By default, jobs on Kraken are sorted into a number of queues based on their size and (for the longsmall queue) their walltime. Long jobs (ie, the longsmall queue) can prevent the machine from being scheduled efficiently, therefore the longsmall queue is limited to 256 cores between all users. Wall clock limit for all queues on Athena is 72 hours. In order to get jobs to run more quickly on Kraken, it is highly recommended that you break your jobs into 24 hour segments instead.
Kraken Queue |
Min Size |
Max Size |
Max Wall |
|
|
Athena Queue |
Min Size |
Max Size |
Max Wall |
|---|---|---|---|---|---|---|---|---|---|
| small | 0 | 512 | 24:00:00 | small | 0 | 512 | 72:00:00 | ||
| *longsmall | 0 | 256 | 60:00:00 | ||||||
| medium | 513 | 8192 | 24:00:00 | medium | 513 | 2048 | 72:00:00 | ||
| large | 8193 | 49536 | 24:00:00 | large | 2049 | 8192 | 72:00:00 | ||
| capability | 49537 | 98352 | 24:00:00 | ||||||
| dedicated | 98353 | 99072 | 24:00:00 |
* Requests for jobs on Kraken must be multiples of 12 (4 for Athena). For example, the largest "small" job on kraken would request 504 cores.
HPSS Queue
The "hpss" queue can be used to transfer files or directories to hpss using a batch file. Jobs running in this queue are not allocated compute nodes, so the aprun command will fail and should not be added to batch files submitted to this queue. You may only submit jobs to this queue if you logged into a node with
your RSA SecurID OTP token. Using job dependencies, you can schedule an HPSS job
to stage data before and/or after a normal production job.
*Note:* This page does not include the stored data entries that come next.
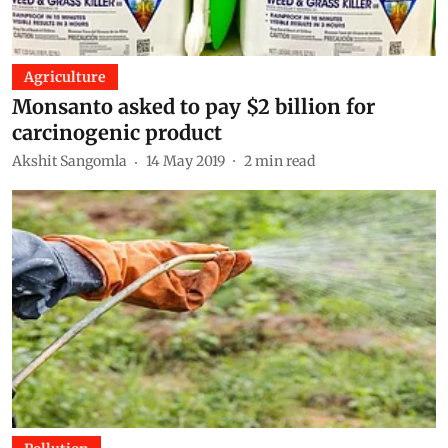
Agriculture
Monsanto asked to pay $2 billion for
carcinogenic product
Akshit Sangomla
14 May 2019
2
min read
Following is an example of a simple HPSS batch file with a dependency.
This will simply be submitted using username@kraken:/lustre/scratch/username> qsub filename
#!/bin/bash #PBS -A TG-EXAMPLE #PBS -l size=0 #PBS -l walltime=10:00:00 #PBS -q hpss #PBS -W depend=afterok:123456 cd $PBS_O_WORKDIR hsi put file htar cvf this_run.tar dir/
- #PBS -q hpss - submit jobs to the hpss queue
- #PBS -l size=0 - must be included as no compute nodes are needed
- #PBS -W depend=afterok:123456- stage the transfer after job 123456
- #PBS -l walltime=10:00:00 - The wall clock limit for the hpss queue is 24 hours.